_EXERCISE OBJECTIVE_
Without adding or dropping anything, copy the entries below.

_DATA LISTING_
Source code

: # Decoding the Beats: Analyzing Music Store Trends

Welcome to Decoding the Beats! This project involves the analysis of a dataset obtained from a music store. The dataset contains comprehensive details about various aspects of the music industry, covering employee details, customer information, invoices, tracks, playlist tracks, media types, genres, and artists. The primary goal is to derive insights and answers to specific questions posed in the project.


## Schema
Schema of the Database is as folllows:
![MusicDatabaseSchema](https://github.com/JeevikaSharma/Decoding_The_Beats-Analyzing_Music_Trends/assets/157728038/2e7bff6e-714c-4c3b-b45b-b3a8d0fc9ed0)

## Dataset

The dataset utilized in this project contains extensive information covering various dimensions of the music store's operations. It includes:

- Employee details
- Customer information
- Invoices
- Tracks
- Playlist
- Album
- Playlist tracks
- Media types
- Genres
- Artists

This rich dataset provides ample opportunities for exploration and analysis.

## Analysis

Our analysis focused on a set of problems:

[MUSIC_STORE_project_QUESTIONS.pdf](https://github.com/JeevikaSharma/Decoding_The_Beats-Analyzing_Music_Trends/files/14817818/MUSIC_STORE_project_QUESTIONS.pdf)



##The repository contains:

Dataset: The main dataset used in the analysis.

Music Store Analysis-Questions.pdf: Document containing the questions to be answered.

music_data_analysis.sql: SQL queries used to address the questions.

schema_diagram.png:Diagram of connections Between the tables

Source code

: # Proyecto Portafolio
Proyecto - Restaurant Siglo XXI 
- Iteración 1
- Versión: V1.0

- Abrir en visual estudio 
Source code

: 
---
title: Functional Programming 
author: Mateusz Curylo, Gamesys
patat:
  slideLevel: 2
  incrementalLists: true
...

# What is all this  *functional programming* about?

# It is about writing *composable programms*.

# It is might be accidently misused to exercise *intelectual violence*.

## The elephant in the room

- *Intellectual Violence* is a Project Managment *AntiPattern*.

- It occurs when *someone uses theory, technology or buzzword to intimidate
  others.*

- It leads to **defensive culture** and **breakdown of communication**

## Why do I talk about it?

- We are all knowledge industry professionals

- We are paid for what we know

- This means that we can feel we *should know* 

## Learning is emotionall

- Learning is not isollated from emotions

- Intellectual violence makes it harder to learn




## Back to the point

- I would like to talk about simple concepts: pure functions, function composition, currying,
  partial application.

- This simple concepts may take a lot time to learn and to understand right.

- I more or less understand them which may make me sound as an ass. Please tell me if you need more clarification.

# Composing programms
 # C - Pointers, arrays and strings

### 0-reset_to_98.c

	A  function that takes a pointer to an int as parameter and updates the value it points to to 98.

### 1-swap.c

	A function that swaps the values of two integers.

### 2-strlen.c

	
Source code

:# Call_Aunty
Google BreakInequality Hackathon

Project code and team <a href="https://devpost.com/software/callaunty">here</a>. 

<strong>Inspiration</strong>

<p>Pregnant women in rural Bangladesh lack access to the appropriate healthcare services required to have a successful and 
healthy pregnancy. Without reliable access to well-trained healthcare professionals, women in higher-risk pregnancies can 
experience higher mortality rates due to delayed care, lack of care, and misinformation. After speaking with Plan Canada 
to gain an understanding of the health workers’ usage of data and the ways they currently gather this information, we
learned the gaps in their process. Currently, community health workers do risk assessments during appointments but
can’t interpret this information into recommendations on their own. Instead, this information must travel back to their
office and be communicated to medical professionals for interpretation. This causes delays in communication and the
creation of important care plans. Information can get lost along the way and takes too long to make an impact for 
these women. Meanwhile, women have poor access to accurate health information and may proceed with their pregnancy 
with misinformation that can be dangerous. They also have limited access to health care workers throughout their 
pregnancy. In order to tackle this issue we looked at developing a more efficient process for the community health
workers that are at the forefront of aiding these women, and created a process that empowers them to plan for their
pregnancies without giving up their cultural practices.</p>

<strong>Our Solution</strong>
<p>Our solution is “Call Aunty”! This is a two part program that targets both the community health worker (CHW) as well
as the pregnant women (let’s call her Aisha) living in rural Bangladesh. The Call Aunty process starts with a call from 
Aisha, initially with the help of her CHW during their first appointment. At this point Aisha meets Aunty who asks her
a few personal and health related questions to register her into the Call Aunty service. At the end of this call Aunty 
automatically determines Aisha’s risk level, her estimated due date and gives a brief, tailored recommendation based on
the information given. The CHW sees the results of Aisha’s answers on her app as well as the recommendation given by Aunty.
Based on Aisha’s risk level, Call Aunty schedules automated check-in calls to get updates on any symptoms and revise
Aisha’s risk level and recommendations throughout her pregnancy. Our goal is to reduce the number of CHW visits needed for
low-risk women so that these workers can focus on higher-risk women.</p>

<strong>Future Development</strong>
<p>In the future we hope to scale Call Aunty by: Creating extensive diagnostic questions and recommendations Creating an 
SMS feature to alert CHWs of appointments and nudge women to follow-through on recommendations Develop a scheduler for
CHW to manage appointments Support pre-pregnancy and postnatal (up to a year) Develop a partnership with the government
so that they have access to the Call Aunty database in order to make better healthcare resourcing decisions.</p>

_RESPONSE TO THIS EXERCISE_
Source code

: # Decoding the Beats: Analyzing Music Store Trends

Welcome to Decoding the Beats! This project involves the analysis of a dataset obtained from a music store. The dataset contains comprehensive details about various aspects of the music industry, covering employee details, customer information, invoices, tracks, playlist tracks, media types, genres, and artists. The primary goal is to derive insights and answers to specific questions posed in the project.


## Schema
Schema of the Database is as folllows:
![MusicDatabaseSchema](https://github.com/JeevikaSharma/Decoding_The_Beats-Analyzing_Music_Trends/assets/157728038/2e7bff6e-714c-4c3b-b45b-b3a8d0fc9ed0)

## Dataset

The dataset utilized in this project contains extensive information covering various dimensions of the music store's operations. It includes:

- Employee details
- Customer information
- Invoices
- Tracks
- Playlist
- Album
- Playlist tracks
- Media types
- Genres
- Artists

This rich dataset provides ample opportunities for exploration and analysis.

## Analysis

Our analysis focused on a set of problems:

[MUSIC_STORE_project_QUESTIONS.pdf](https://github.com/JeevikaSharma/Decoding_The_Beats-Analyzing_Music_Trends/files/14817818/MUSIC_STORE_project_QUESTIONS.pdf)



##The repository contains:

Dataset: The main dataset used in the analysis.

Music Store Analysis-Questions.pdf: Document containing the questions to be answered.

music_data_analysis.sql: SQL queries used to address the questions.

schema_diagram.png:Diagram of connections Between the tables

Source code

: # Proyecto Portafolio
Proyecto - Restaurant Siglo XXI 
- Iteración 1
- Versión: V1.0

- Abrir en visual estudio 
Source code

: 
---
title: Functional Programming 
author: Mateusz Curylo, Gamesys
patat:
  slideLevel: 2
  incrementalLists: true
...

# What is all this  *functional programming* about?

# It is about writing *composable programms*.

# It is might be accidently misused to exercise *intelectual violence*.

## The elephant in the room

- *Intellectual Violence* is a Project Managment *AntiPattern*.

- It occurs when *someone uses theory, technology or buzzword to intimidate
  others.*

- It leads to **defensive culture** and **breakdown of communication**

## Why do I talk about it?

- We are all knowledge industry professionals

- We are paid for what we know

- This means that we can feel we *should know* 

## Learning is emotionall

- Learning is not isollated from emotions

- Intellectual violence makes it harder to learn




## Back to the point

- I would like to talk about simple concepts: pure functions, function composition, currying,
  partial application.

- This simple concepts may take a lot time to learn and to understand right.

- I more or less understand them which may make me sound as an ass. Please tell me if you need more clarification.

# Composing programms
 # C - Pointers, arrays and strings

### 0-reset_to_98.c

	A  function that takes a pointer to an int as parameter and updates the value it points to to 98.

### 1-swap.c

	A function that swaps the values of two integers.

### 2-strlen.c

	
Source code

:# Call_Aunty
Google BreakInequality Hackathon

Project code and team <a href="https://devpost.com/software/callaunty">here</a>. 

<strong>Inspiration</strong>

<p>Pregnant women in rural Bangladesh lack access to the appropriate healthcare services required to have a successful and 
healthy pregnancy. Without reliable access to well-trained healthcare professionals, women in higher-risk pregnancies can 
experience higher mortality rates due to delayed care, lack of care, and misinformation. After speaking with Plan Canada 
to gain an understanding of the health workers’ usage of data and the ways they currently gather this information, we
learned the gaps in their process. Currently, community health workers do risk assessments during appointments but
can’t interpret this information into recommendations on their own. Instead, this information must travel back to their
office and be communicated to medical professionals for interpretation. This causes delays in communication and the
creation of important care plans. Information can get lost along the way and takes too long to make an impact for 
these women. Meanwhile, women have poor access to accurate health information and may proceed with their pregnancy 
with misinformation that can be dangerous. They also have limited access to health care workers throughout their 
pregnancy. In order to tackle this issue we looked at developing a more efficient process for the community health
workers that are at the forefront of aiding these women, and created a process that empowers them to plan for their
pregnancies without giving up their cultural practices.</p>

<strong>Our Solution</strong>
<p>Our solution is “Call Aunty”! This is a two part program that targets both the community health worker (CHW) as well
as the pregnant women (let’s call her Aisha) living in rural Bangladesh. The Call Aunty process starts with a call from 
Aisha, initially with the help of her CHW during their first appointment. At this point Aisha meets Aunty who asks her
a few personal and health related questions to register her into the Call Aunty service. At the end of this call Aunty 
automatically determines Aisha’s risk level, her estimated due date and gives a brief, tailored recommendation based on
the information given. The CHW sees the results of Aisha’s answers on her app as well as the recommendation given by Aunty.
Based on Aisha’s risk level, Call Aunty schedules automated check-in calls to get updates on any symptoms and revise
Aisha’s risk level and recommendations throughout her pregnancy. Our goal is to reduce the number of CHW visits needed for
low-risk women so that these workers can focus on higher-risk women.</p>

<strong>Future Development</strong>
<p>In the future we hope to scale Call Aunty by: Creating extensive diagnostic questions and recommendations Creating an 
SMS feature to alert CHWs of appointments and nudge women to follow-through on recommendations Develop a scheduler for
CHW to manage appointments Support pre-pregnancy and postnatal (up to a year) Develop a partnership with the government
so that they have access to the Call Aunty database in order to make better healthcare resourcing decisions.</p>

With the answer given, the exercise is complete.